Mudik adalah aktivitas menyambut lebaran yang identik dengan opor dan ketupat. Dalam khazanah Jawa, ketupat alias kupat merupakan kependekan dari laku papat. Laku papat seorang muslim adalah syariat, tarekat, hakikat, dan makrifat. Sementara dalam tradisi Jawa ada lebaran, leburan, luberan, dan laburan.

Lebar bermakna selesai atau usai yang menandai berakhirnya puasa selama satu bulan penuh. Berasal dari lebar, artinya lapang dadanya, zakat fitrahnya terbayar, dan pintu ampunan terbuka lebar.

Lebur bermakna melebur sebagai pengingat bahwa dosa-dosa manusia selama bulan Ramadan luluh di hadapan Allah. Biasanya diiringi dengan tradisi saling memaafkan ke saudara, tetangga, dan kerabat.

Luber bermakna melimpah sebagai simbol melimpahkan maaf kepada orang yang meminta maaf dan sebaliknya.

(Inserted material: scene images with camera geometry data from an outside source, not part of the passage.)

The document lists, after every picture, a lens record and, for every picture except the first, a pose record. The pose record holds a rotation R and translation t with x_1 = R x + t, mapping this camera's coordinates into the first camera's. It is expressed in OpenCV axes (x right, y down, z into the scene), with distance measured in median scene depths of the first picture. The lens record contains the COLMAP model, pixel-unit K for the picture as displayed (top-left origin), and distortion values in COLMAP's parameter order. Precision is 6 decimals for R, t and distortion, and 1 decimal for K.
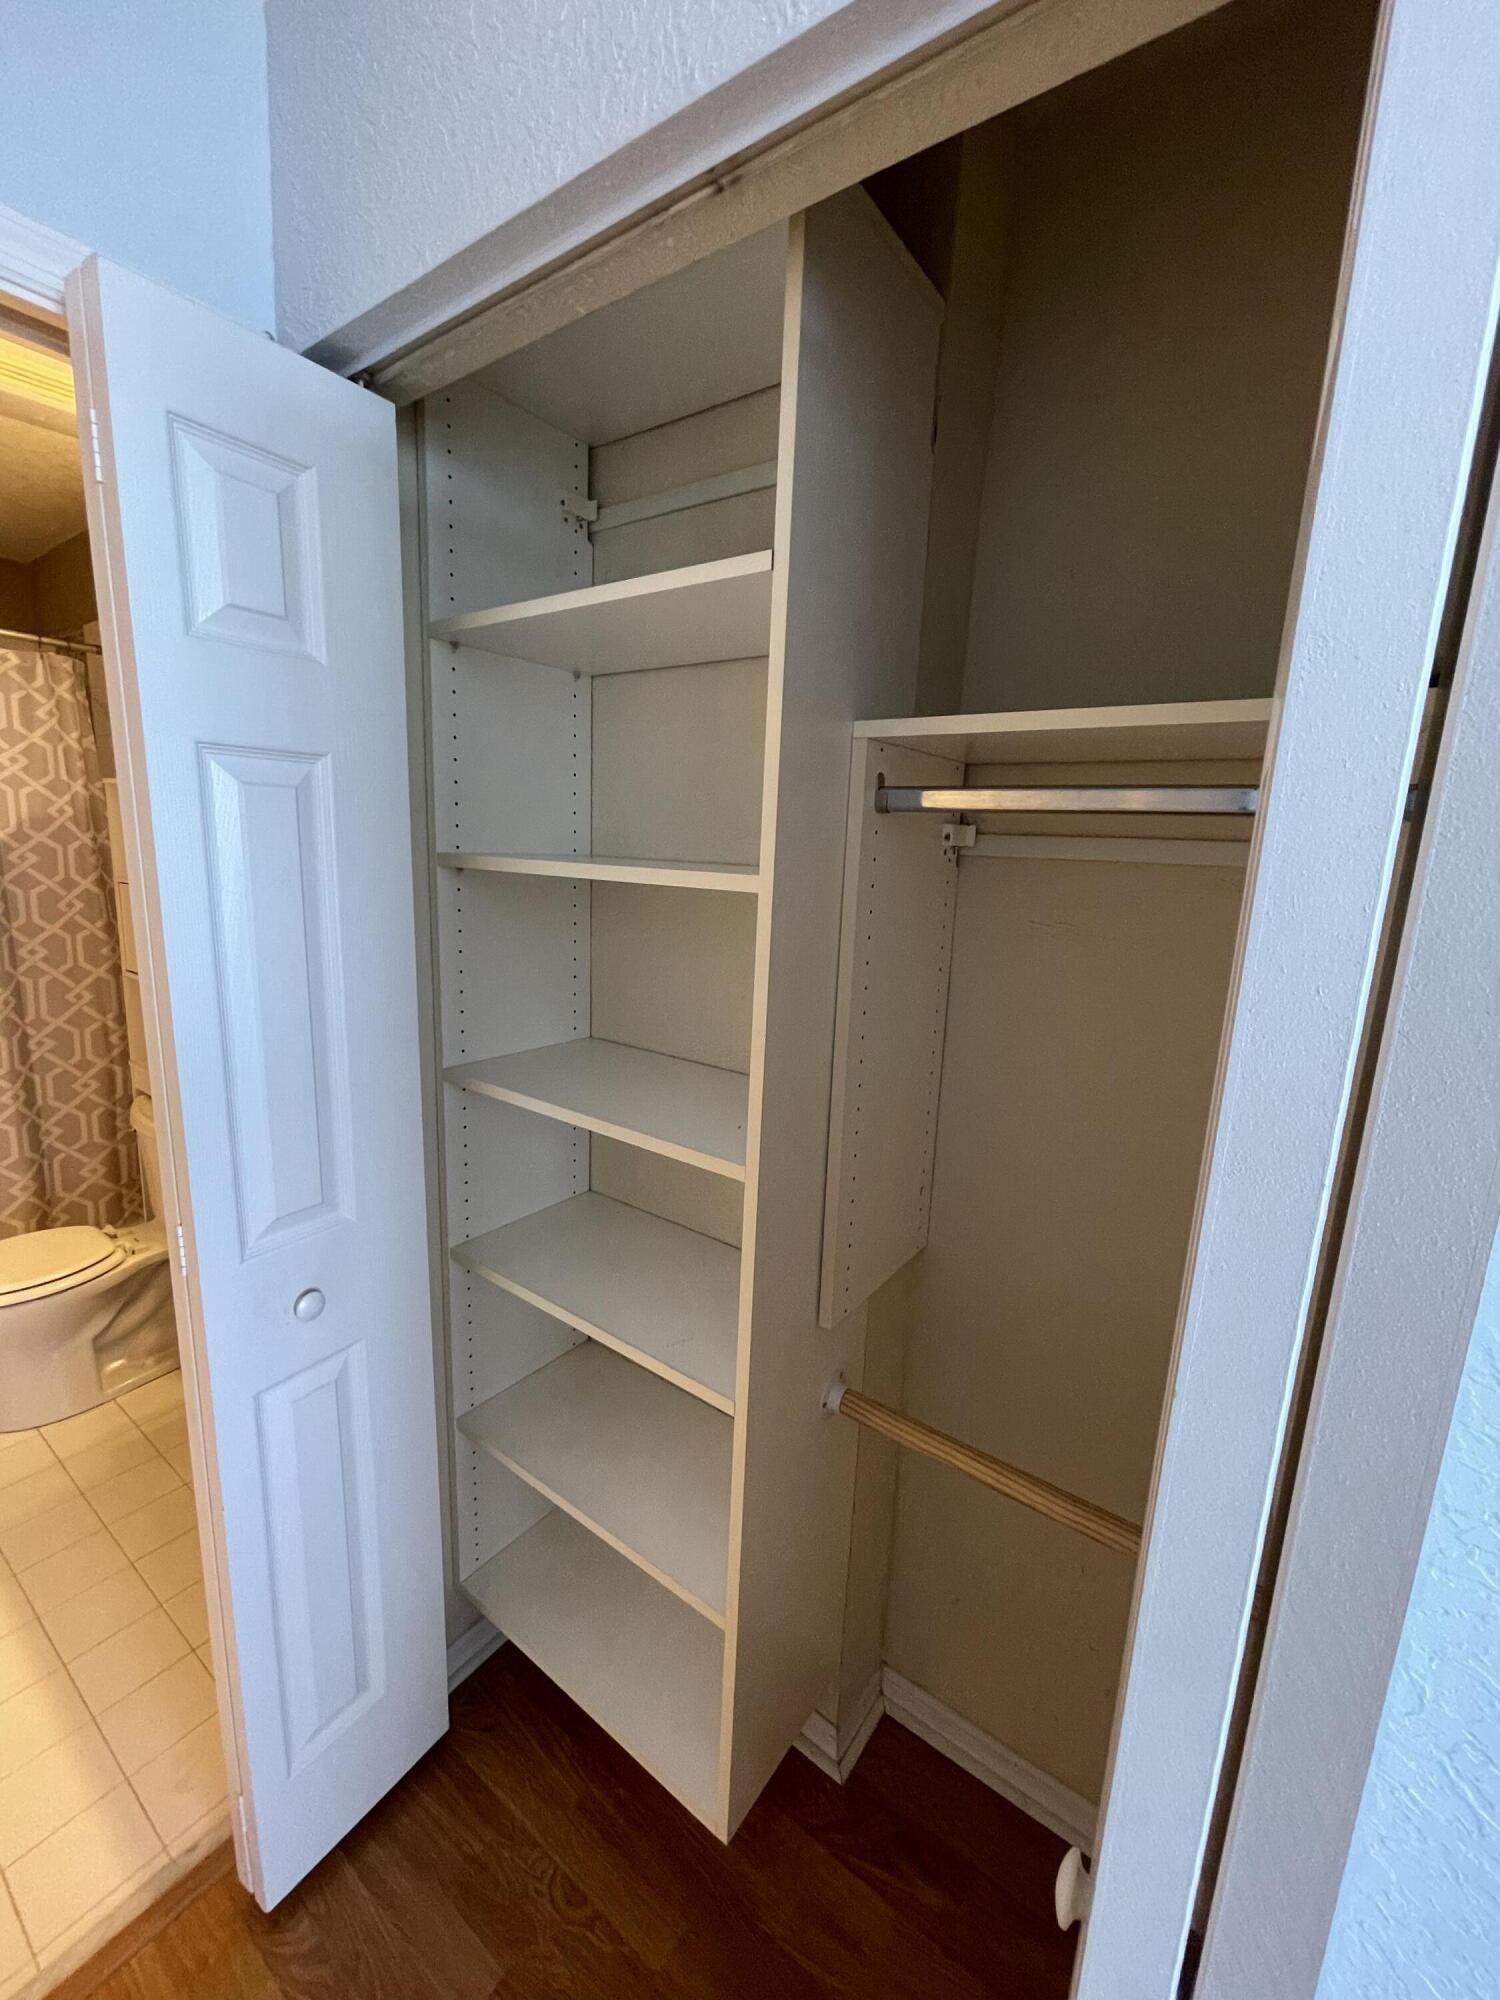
lens RADIAL K [[807.9, 0, 764.3], [0, 807.9, 1003.6], [0, 0, 1]] dist [-0.002212, -0.000364]
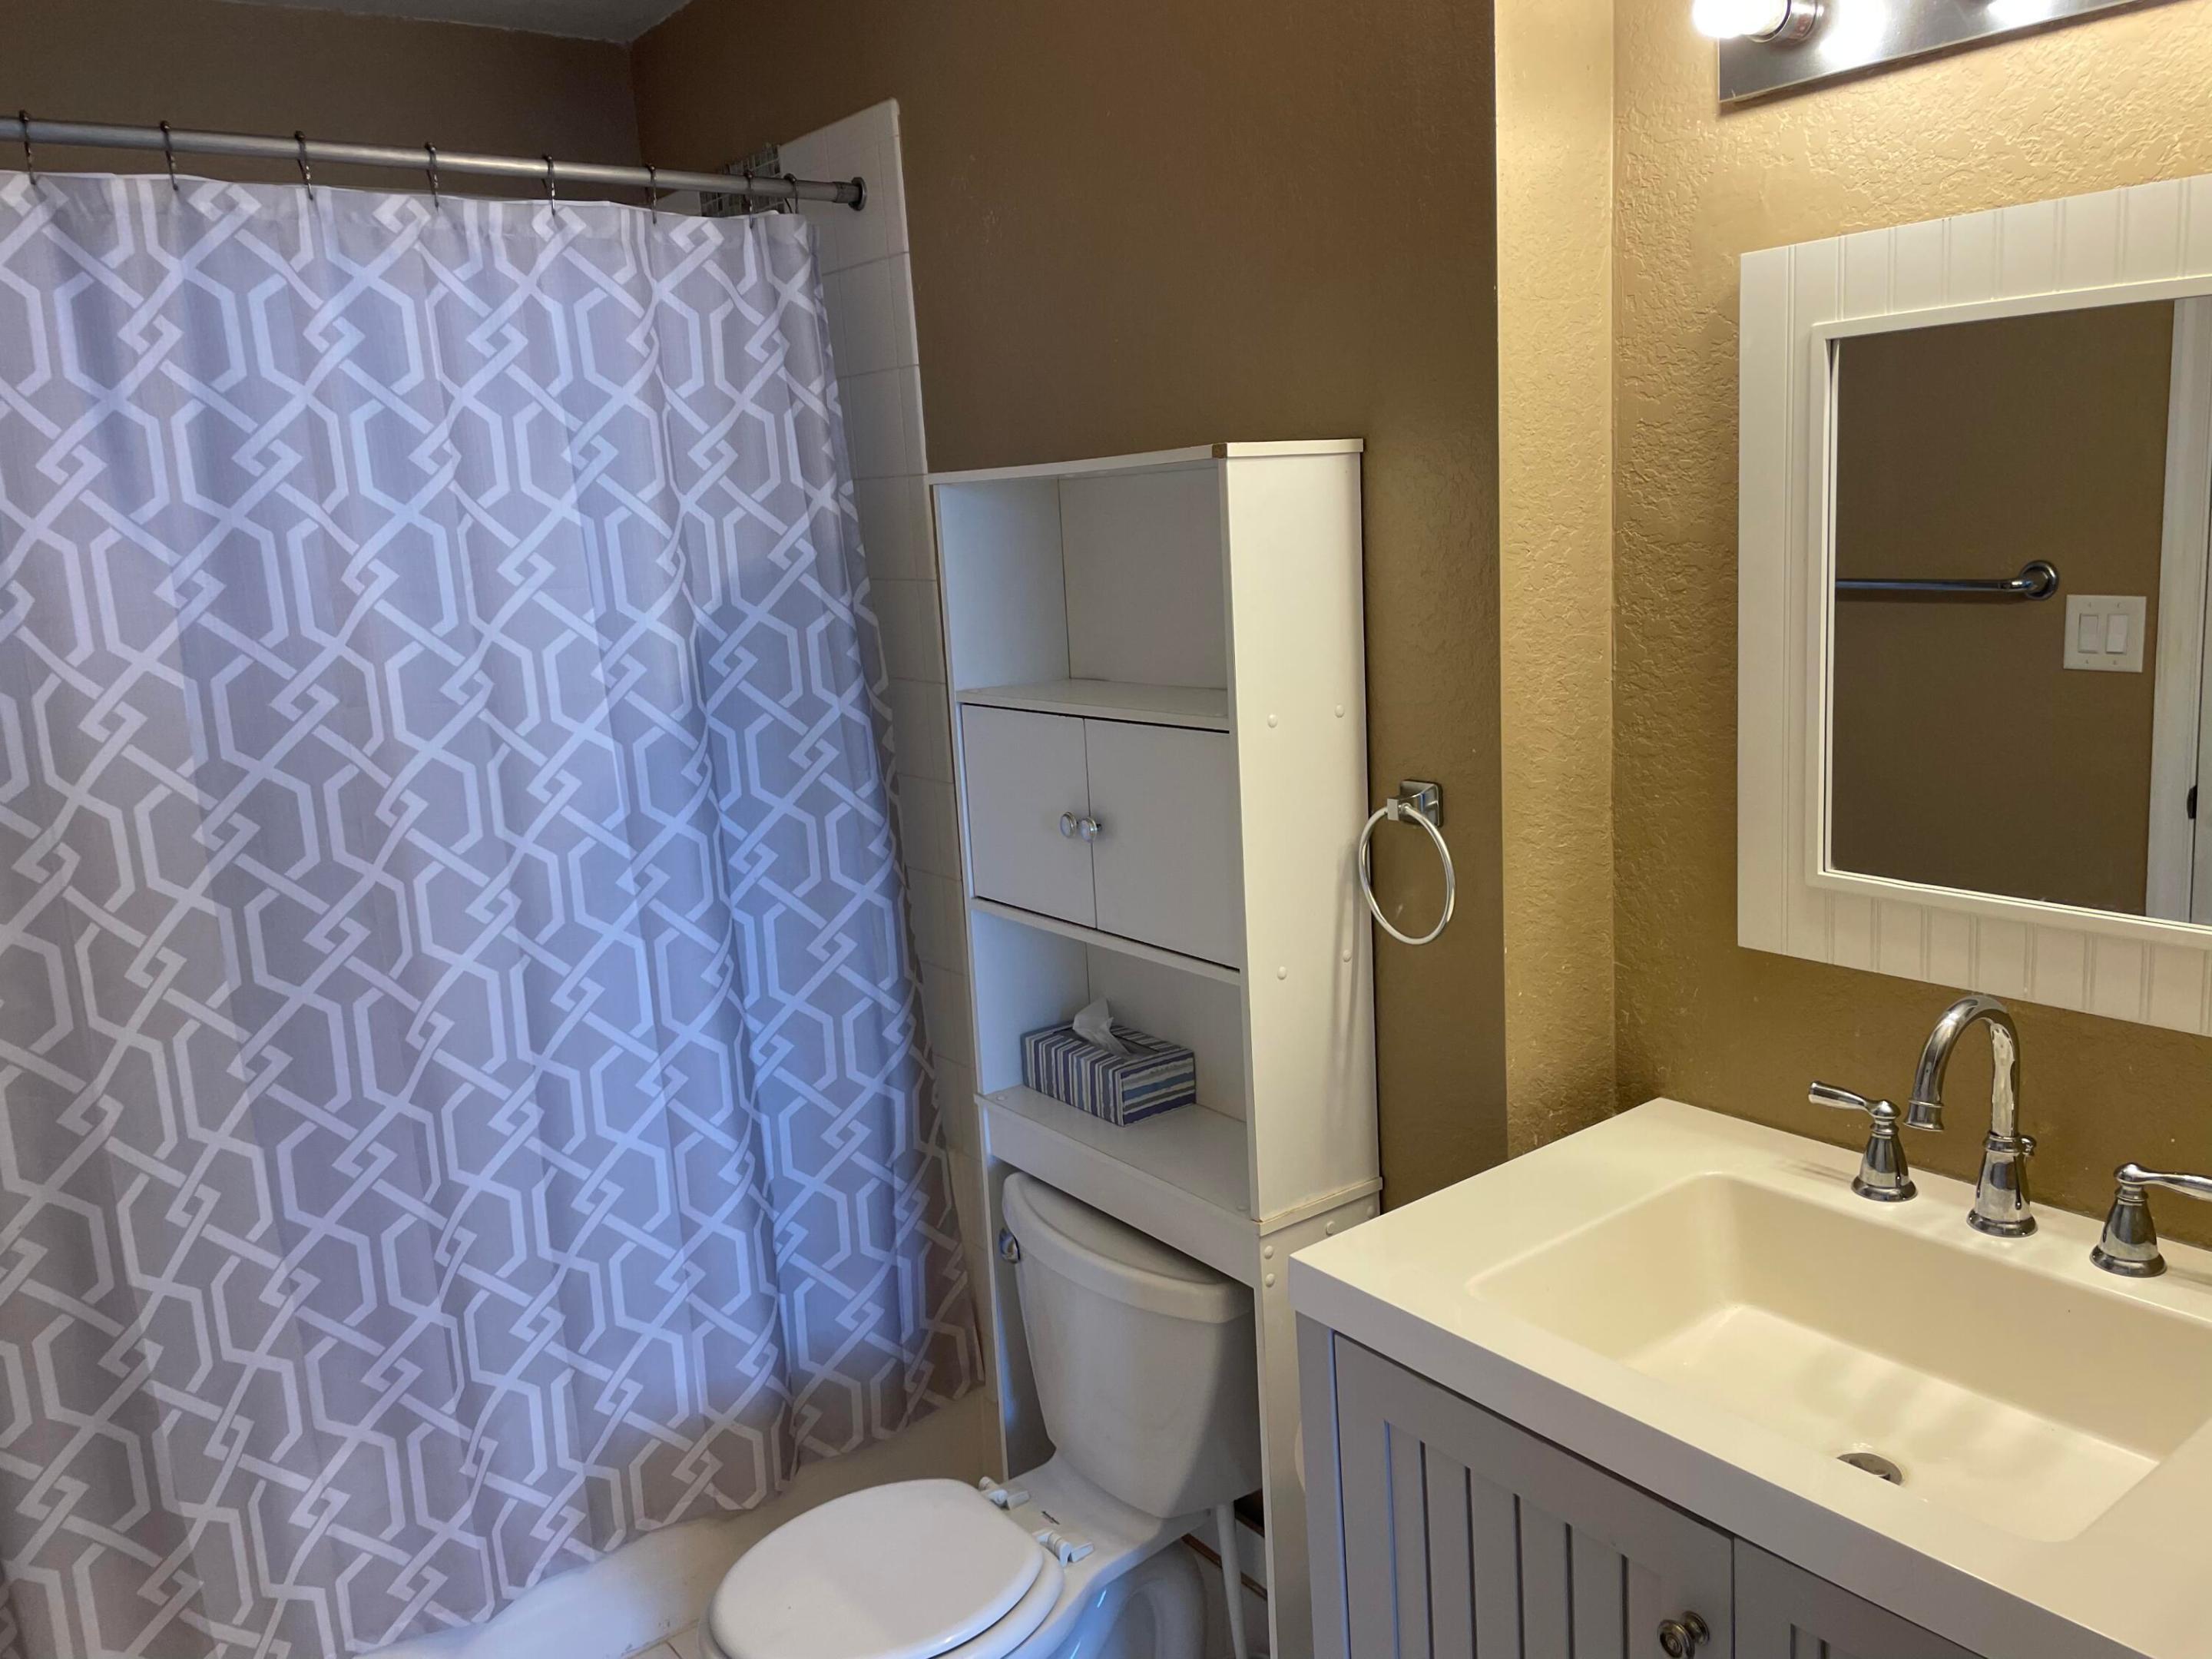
lens RADIAL K [[1665.9, 0, 1120.2], [0, 1665.9, 839.6], [0, 0, 1]] dist [0.076602, -0.093306]
pose [[0.949918, -0.046493, -0.309023, -0.394632], [0.048658, 0.998815, -0.000701, -0.062729], [0.308689, -0.014371, 0.951054, 0.132623]]
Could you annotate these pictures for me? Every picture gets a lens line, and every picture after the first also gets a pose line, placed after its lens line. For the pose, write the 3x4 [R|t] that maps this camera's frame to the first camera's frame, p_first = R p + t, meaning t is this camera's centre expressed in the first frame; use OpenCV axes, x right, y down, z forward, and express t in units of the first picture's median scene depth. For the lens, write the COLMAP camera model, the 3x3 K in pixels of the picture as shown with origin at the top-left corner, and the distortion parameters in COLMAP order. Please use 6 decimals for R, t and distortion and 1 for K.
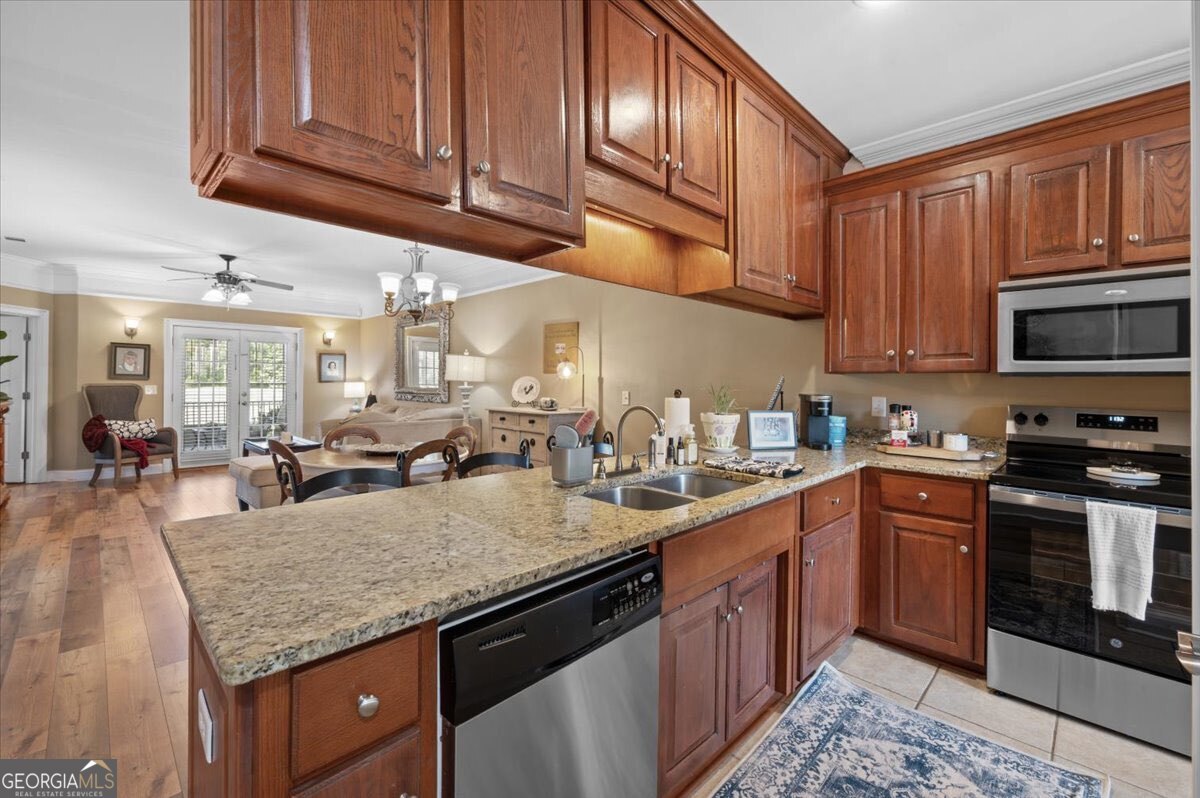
lens RADIAL K [[495.6, 0, 599.4], [0, 495.6, 387.1], [0, 0, 1]] dist [0.001530, -0.000106]
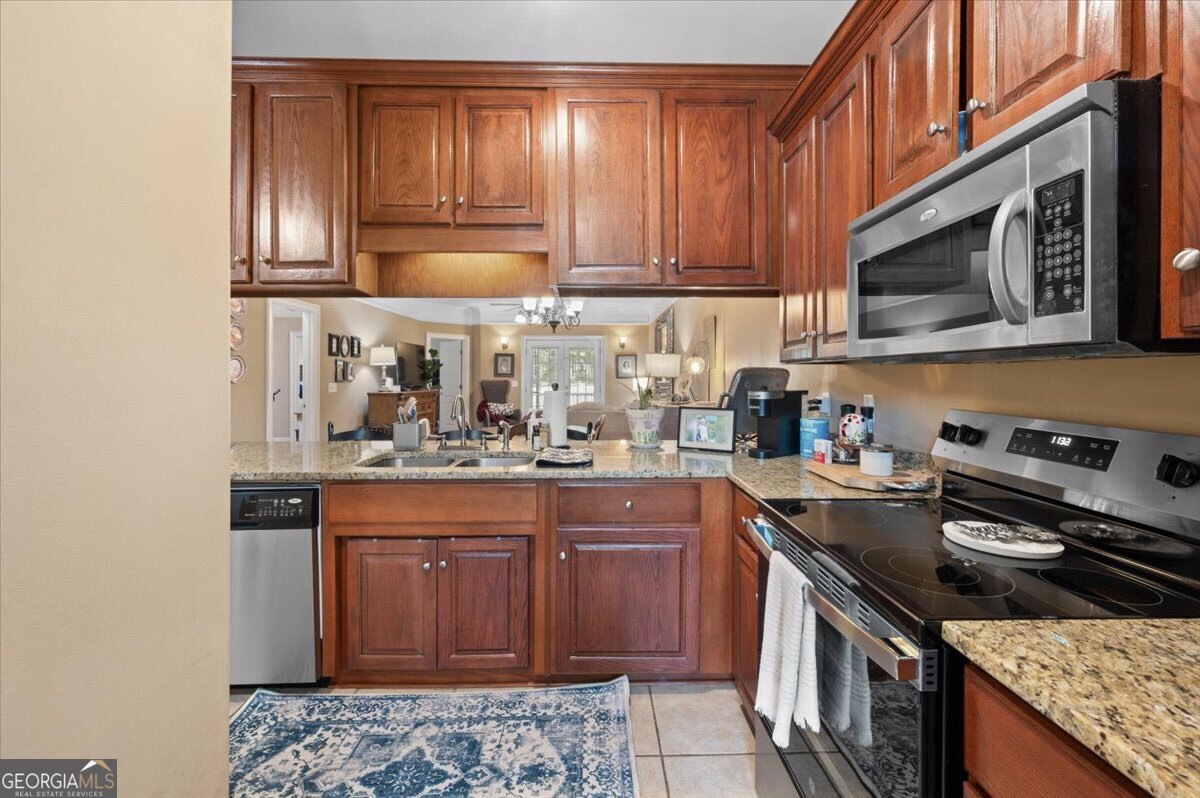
lens RADIAL K [[495.6, 0, 608.5], [0, 495.6, 382.5], [0, 0, 1]] dist [0.001530, -0.000106]
pose [[0.728729, 0.001817, -0.684800, 0.603515], [-0.002491, 0.999997, 0.000002, 0.002295], [0.684798, 0.001704, 0.728731, 0.170690]]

Luberan juga merupakan simbol sedekah dalam bentuk zakat.

Labur bermakna pemutihan diri sebagai momentum untuk menyucikan diri dari segala dosa dan kesalahan. Maknanya agar manusia menjaga kesucian lahir dan batin dalam dirinya di hari yang fitri.

Setelah “berpuasa” lebaran selama dua tahun, kali ini masyarakat akan kembali merasakan sensasi dan esensi kembali pulang ke kampung halaman alias mudik. Menjadi pribadi yang fitri, bukan malah menjadi sombong memerkan kesuksesan di tanah perantauan. Mudik adalah momen kontemplasi menemukan diri yang sejati.